Criticar as políticas de intervenção do Estado no mercado de locação é muito fácil, pois todos nós sabemos que as legislações protecionistas se revelaram ineficazes e paralisaram a oferta, gerando uma crise que afastou os investidores e causou uma nefasta retração da oferta.
A proposta de locação social está longe de poder ser caracterizada como uma política intervencionista no mercado. Trata-se de uma alternativa que deve reativar o mercado de locação em geral e atender uma demanda real. Ofertando uma opção ao inquilino, a locação social deverá estabelecer uma concorrência nesse mercado. Portanto é compreensível que setores que sempre detiveram o monopólio da locação contra-ataquem com argumentos inconsistentes.
Primeiramente, dizer que toda locação é social porque atende as classes média e baixa é um jogo de palavras no mínimo irônico. É ignorar o mercado informal de locação que atende bem mais inquilinos do que todo o mercado legal.
É necessário subsidiar a produção de imóveis.
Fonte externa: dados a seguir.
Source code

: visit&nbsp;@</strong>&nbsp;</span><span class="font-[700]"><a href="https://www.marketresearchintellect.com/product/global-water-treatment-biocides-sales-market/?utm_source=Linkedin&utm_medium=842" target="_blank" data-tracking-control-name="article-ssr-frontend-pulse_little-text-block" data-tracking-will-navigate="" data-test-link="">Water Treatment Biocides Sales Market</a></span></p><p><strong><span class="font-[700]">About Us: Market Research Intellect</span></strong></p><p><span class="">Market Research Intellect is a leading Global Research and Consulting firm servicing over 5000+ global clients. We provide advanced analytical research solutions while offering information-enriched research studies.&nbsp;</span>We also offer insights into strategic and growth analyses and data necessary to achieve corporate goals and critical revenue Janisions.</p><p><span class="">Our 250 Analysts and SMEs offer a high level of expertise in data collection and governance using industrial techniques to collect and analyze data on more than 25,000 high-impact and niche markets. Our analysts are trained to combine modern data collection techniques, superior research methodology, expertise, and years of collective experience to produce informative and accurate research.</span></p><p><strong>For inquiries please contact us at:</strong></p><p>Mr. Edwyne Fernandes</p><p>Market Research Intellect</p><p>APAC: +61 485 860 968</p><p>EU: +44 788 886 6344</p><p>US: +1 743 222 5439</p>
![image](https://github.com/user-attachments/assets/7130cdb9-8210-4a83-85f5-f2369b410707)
No entanto, o modelo atual de habitação popular subsidiada obriga a sociedade a dar de presente a casa própria, o que além de ser socialmente injusto, não os beneficia, pois permite que, ao se tornarem proprietários, possam vender o imóvel e voltar para a favela ou cortiço. Os moradores que não vendem suas casas raramente conseguem fazer a manutenção dos imóveis, que acabam se deteriorando, transformando o conjunto habitacional em uma "favela de alvenaria".
Mesmo assim, esses imóveis acabam por se valorizar e a sua comercialização se torna inevitável. Nós entendemos que a sociedade tem obrigação de garantir uma moradia decente à população. Isto não significa que precise lhe dar a propriedade de um imóvel. É evidente que a questão do subsídio também existe na locação social, só que este é alocado à moradia e seu uso enquanto residência.
A alegação de que não há dinheiro no Tesouro Nacional nem no FGTS, que recolhe 8% da massa salarial por ano com a finalidade específica de financiar programas habitacionais, significa acreditar que o país se encontra totalmente falido, o que não é verdade pois os adversários da locação social não são contra os programas que presenteiam a casa própria.
A locação social existe em todos os países desenvolvidos e foi a solução adotada para resolver problemas habitacionais de emergência em vários países. No Brasil, já vem sendo estudada há algum tempo e tem encontrado sistematicamente barreiras, não só por parte de alguns políticos que não ousam enfrentar os seus "clientes" de casa própria, e de alguns técnicos que não sabem como enfrentar uma solução nova que os obriga a reciclar seus conhecimentos, como principalmente dos setores que se beneficiam com as vantagens da política da casa própria, pois constroem com dinheiro público, retiram seus lucros e não enfrentam problemas de inadimplência, pois transferem automaticamente a dívida do comprador para o governo.
Finalmente, cabe aqui perguntar: se os investidores em imóveis para locação reivindicam incentivos tributários para poderem atender a demanda de inquilinos de baixa renda, porque tanta aversão ao programa de locação social? Ou não entenderam o que é locação social ou estão defendendo algum interesse que certamente não é social.